For remediation, I’m more guarded in the short term. Our own AI SRE will suggest code changes and even write a PR for you, but the human is still in the loop, and it still depends on your own code processes and CI/CD speeds. Even if you were to trust these systems to just do it, they still need time to reason, write up the PR, test the changes, and put them in production. That’s very different from recovery automation. That actually looks more like a human, just more in depth and slightly faster. This is why everything beyond infra, processes, operational practices and speed, matter!

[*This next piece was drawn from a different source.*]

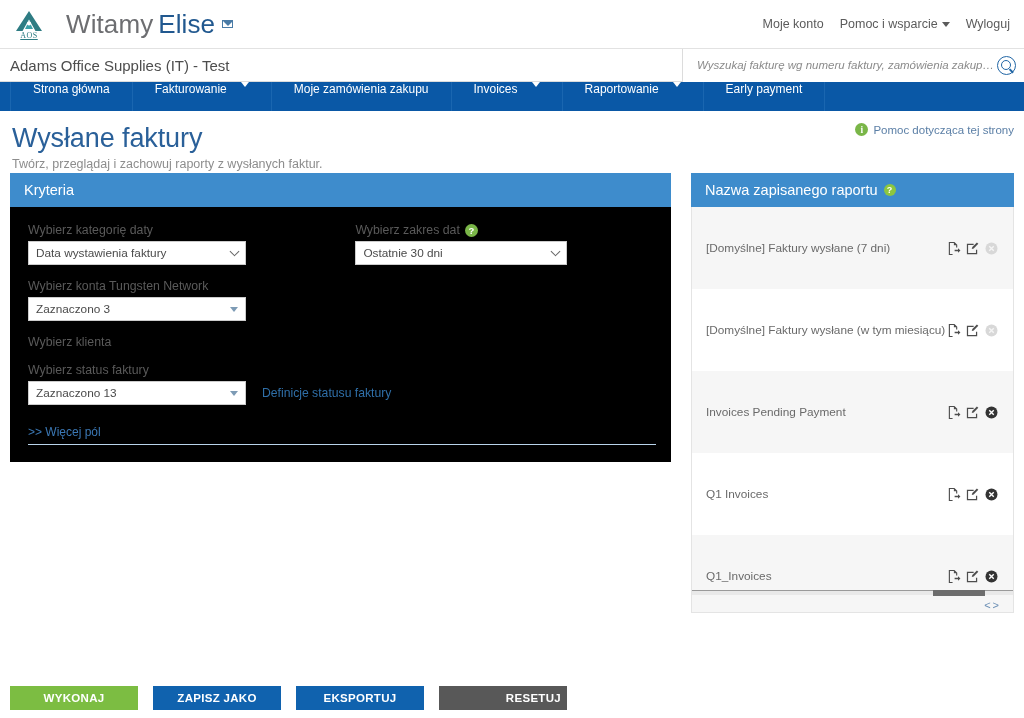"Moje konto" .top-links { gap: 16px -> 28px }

For the time being, I think AI compresses the time between “something is wrong” and “we know what’s wrong”. A four minute budget still requires the system to recover autonomously and AI can be useful but I think automation and protections in the form of circuit breakers, automated failover, multi-provider redundancy, traffic gates, are all better placed to buying us time.

AI shines to assist the human in the loop, and that is neither counter to the point I’m making in this post, nor made redundant by it.

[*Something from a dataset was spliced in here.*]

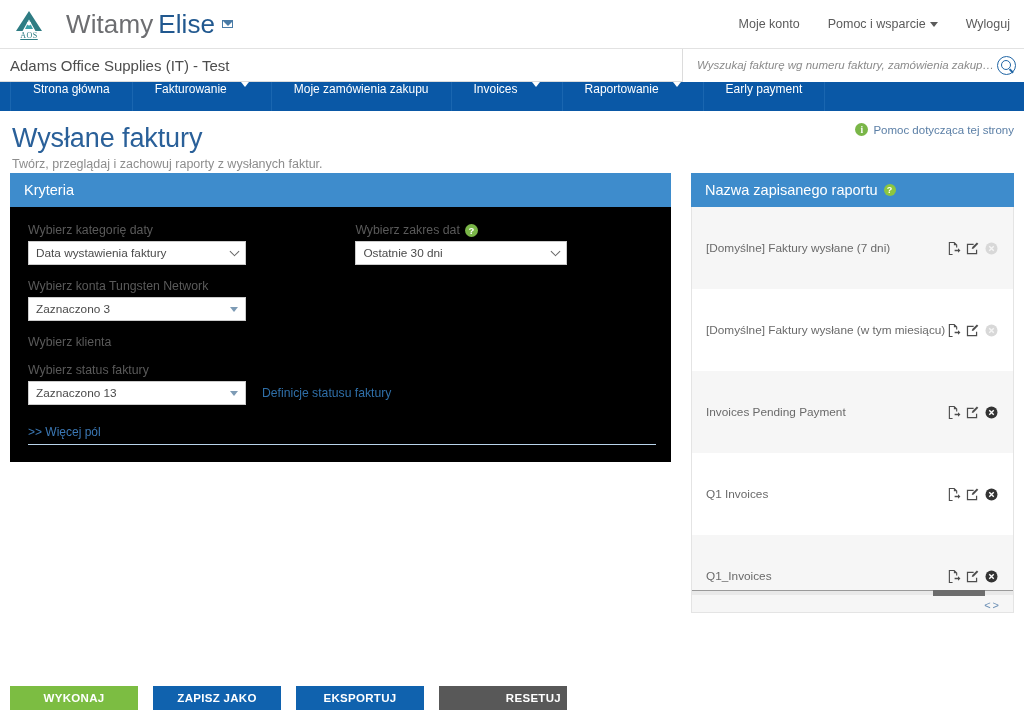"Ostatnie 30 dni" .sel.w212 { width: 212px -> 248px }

In the near future, AI will shift left even more, and decide to escalate before the problem is even revealed to automation: could a message appearing in kern.log or dmesg in your database lead AI to correlate with some other increased latency, which a human wouldn’t be able to easily detect, or at least not in under a minute or two, and escalate before the filesystem in the primary becomes read-only and your system is about to go down? I think the answer is yes in the very near future.

Four minutes, every month, forever

If you’ve read this far, thank you. At this point, you’ve spent more time reading this article than your allowed downtime, if you’re offering 99.99% as an SLA.

The reason I wrote this is that I keep chatting with folks that overly focus on the infrastructure piece, rather than the automated recovery, the CI/CD speed, and the daily operational practices.

As for us, we know we need to be up when you’re down. 99.99% availability is genuinely still a hard target and whoever says otherwise is lying. Those 4 minutes you get every month to recover if you have a problem, has nothing to do with how fast your engineers can wake up. It has to do much more with how much of yourself you’ve been willing to remove from the critical path, how much work you’re doing every day to ensure your system can cope and recover, and how much you’re learning after the fact.

Four minutes a month, forever. That’s the budget. Resilience never lets up.